> **TASK ITEM**: Which of the lines below mention the word "down"? Pull each one out.

[Excerpts from a dataset]
:::
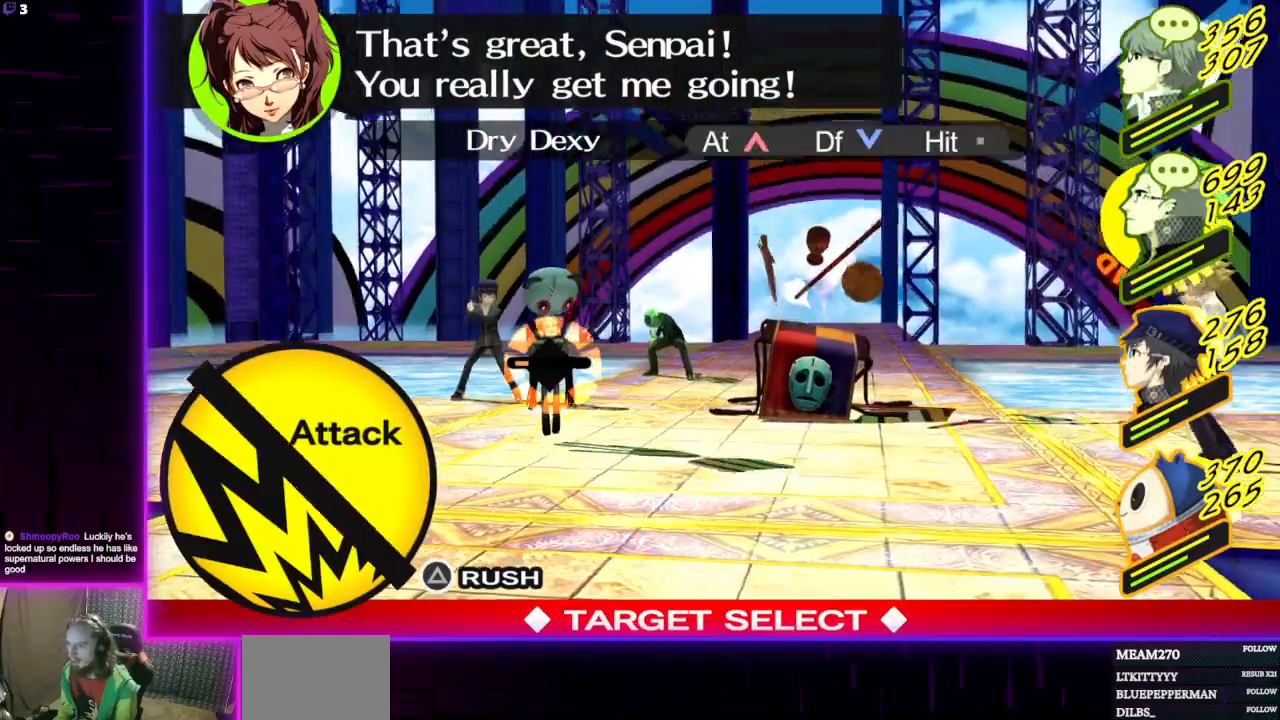
{"buttons": [], "left_stick": "center", "right_stick": "center", "events": [[200, "A", "down"], [334, "A", "up"]]}
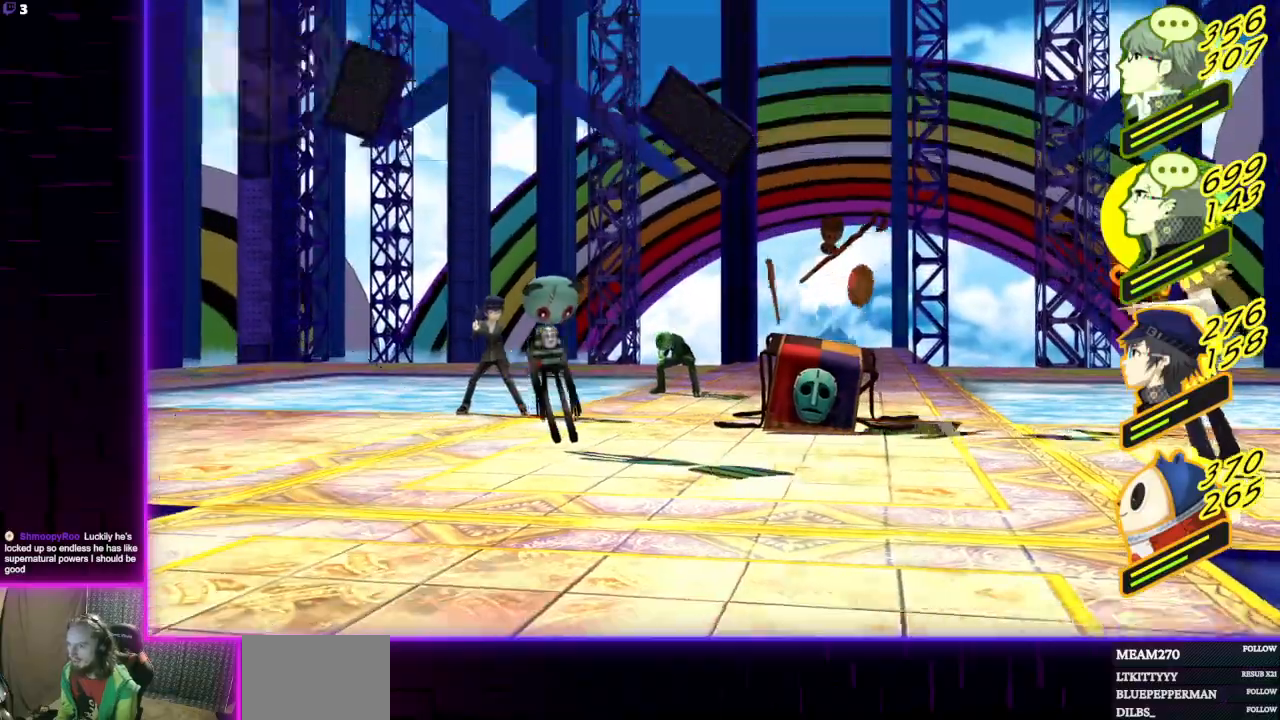
{"buttons": [], "left_stick": "center", "right_stick": "center", "events": []}
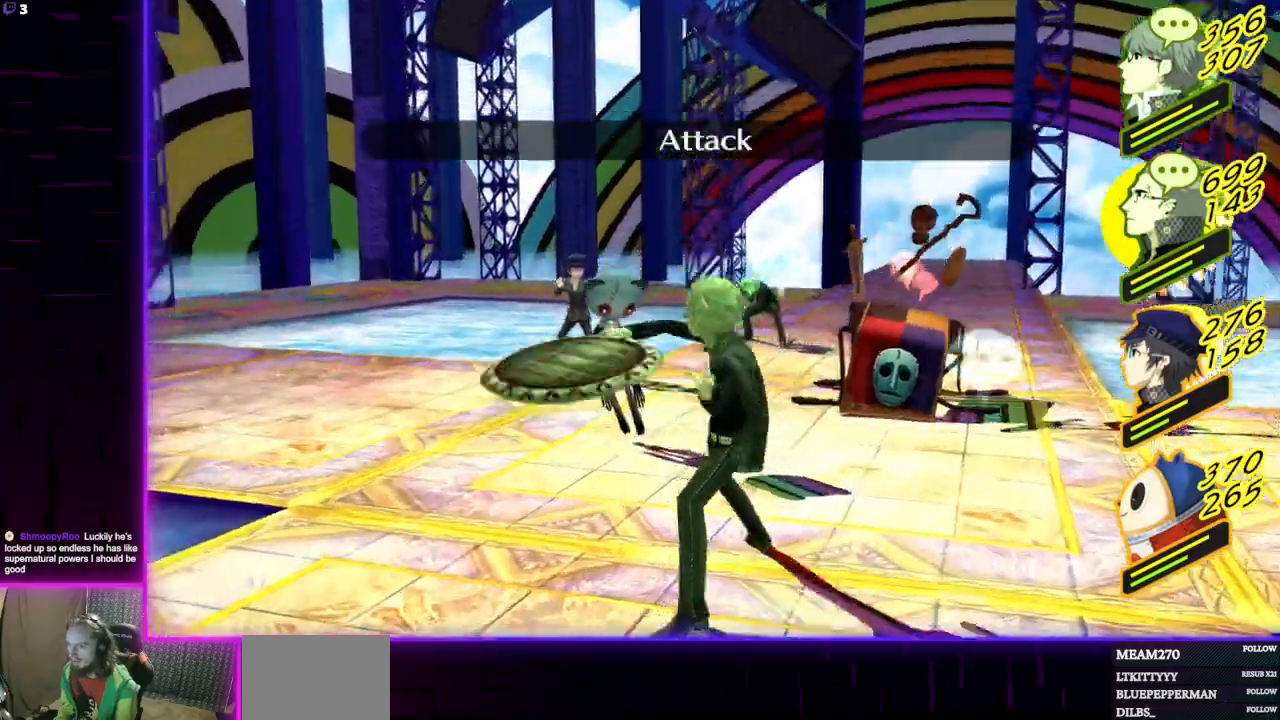
{"buttons": [], "left_stick": "center", "right_stick": "center", "events": []}
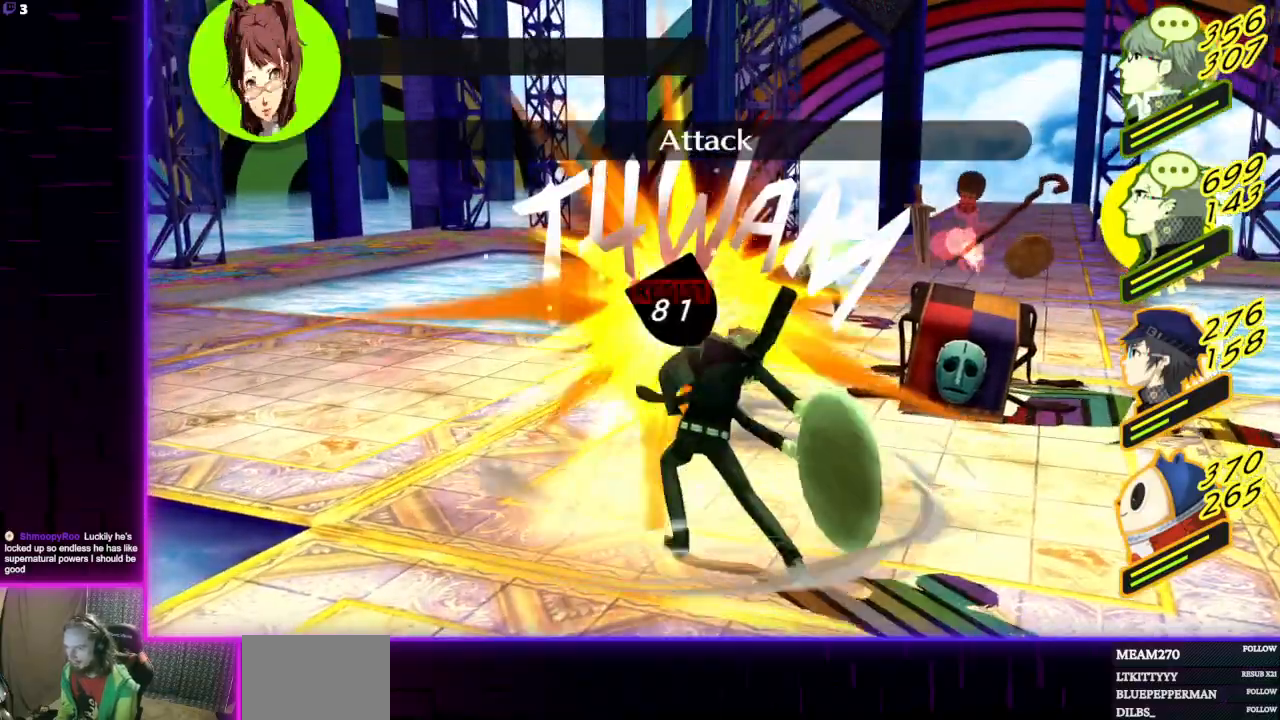
{"buttons": [], "left_stick": "center", "right_stick": "center", "events": []}
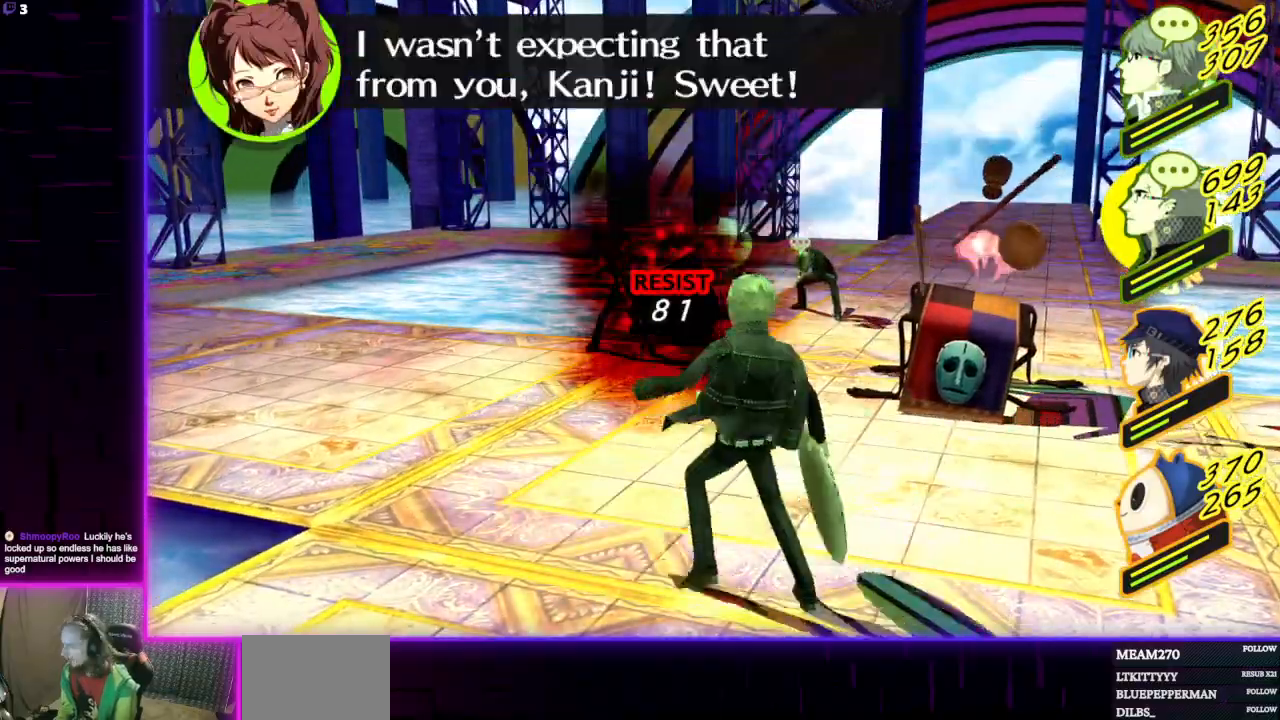
{"buttons": [], "left_stick": "center", "right_stick": "center", "events": []}
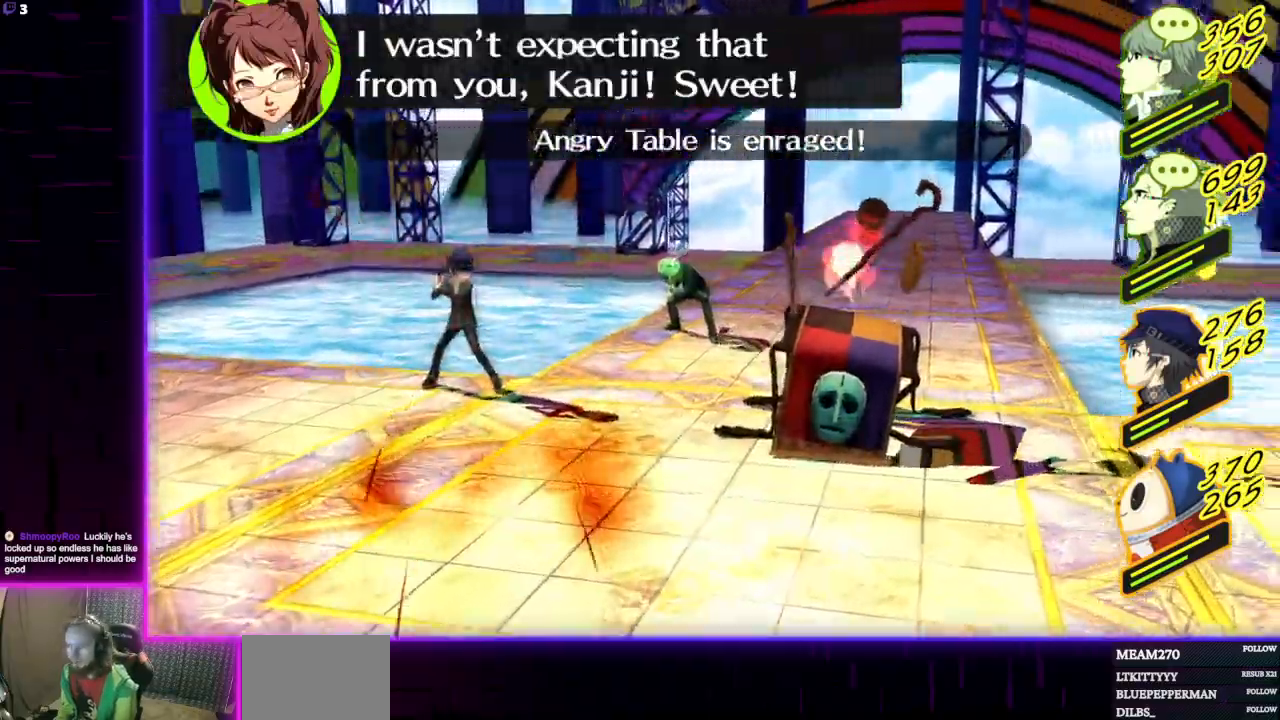
{"buttons": [], "left_stick": "center", "right_stick": "center", "events": [[300, "A", "down"], [401, "A", "up"]]}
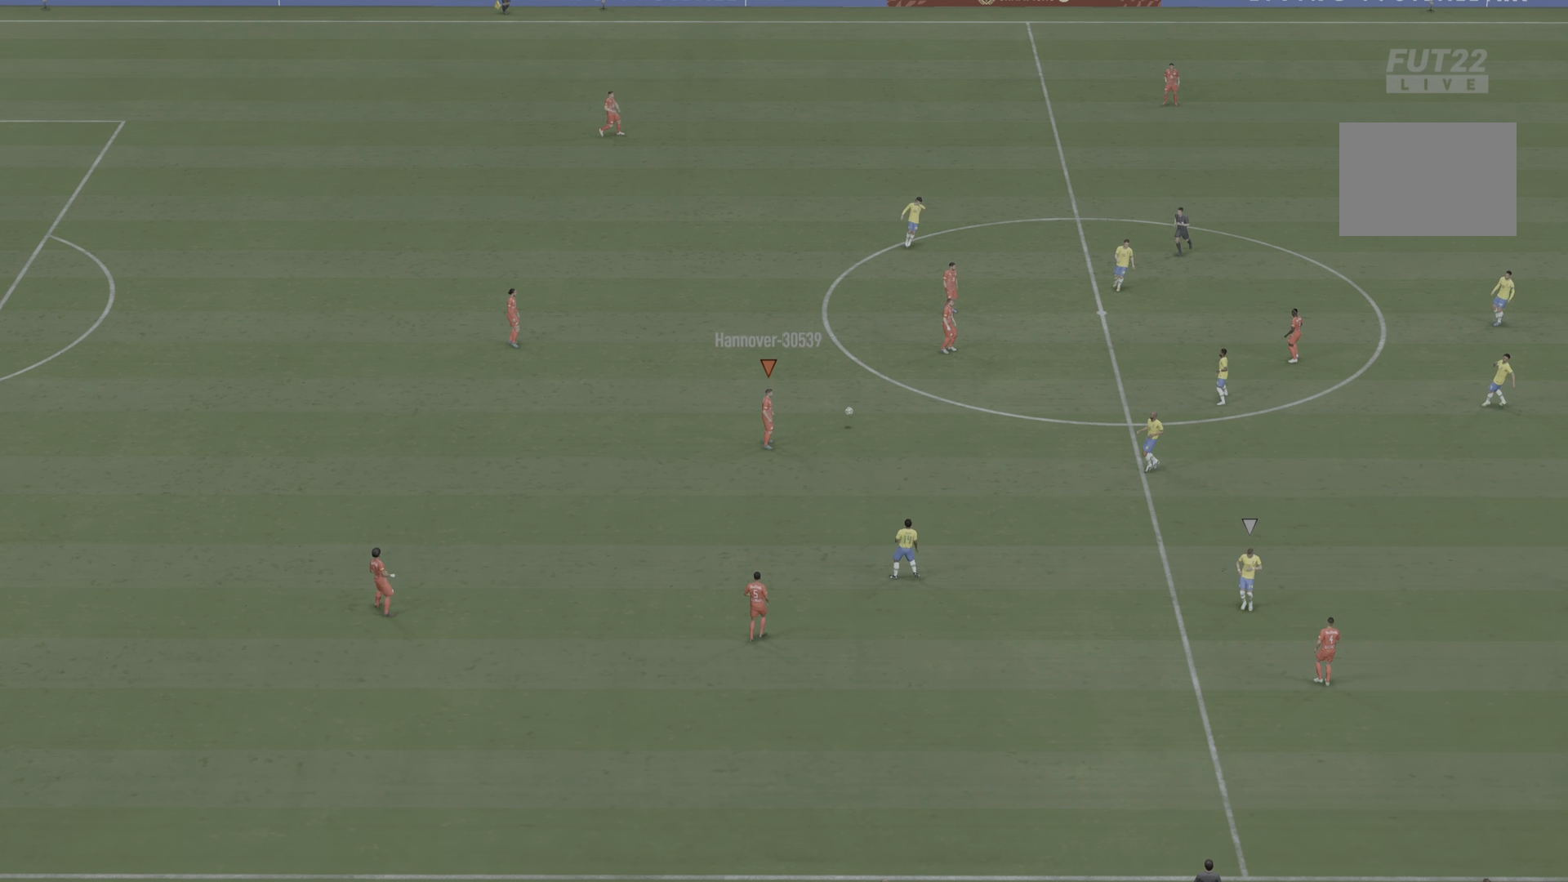
Gameplay with a controller (PlayStation layout); each line is a JSON object with the inputs held at the frame after it. "events" lists button and stick changes between this image and that frame as [ms after this image, input, new state], when the widget could be followed in between. Not read: L3 R3.
{"buttons": [], "left_stick": "center", "right_stick": "center", "events": [[367, "left_stick", "center"]]}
:::
> **WORKED SOLUTION**:
{"buttons": [], "left_stick": "center", "right_stick": "center", "events": [[200, "A", "down"], [334, "A", "up"]]}
{"buttons": [], "left_stick": "center", "right_stick": "center", "events": [[300, "A", "down"], [401, "A", "up"]]}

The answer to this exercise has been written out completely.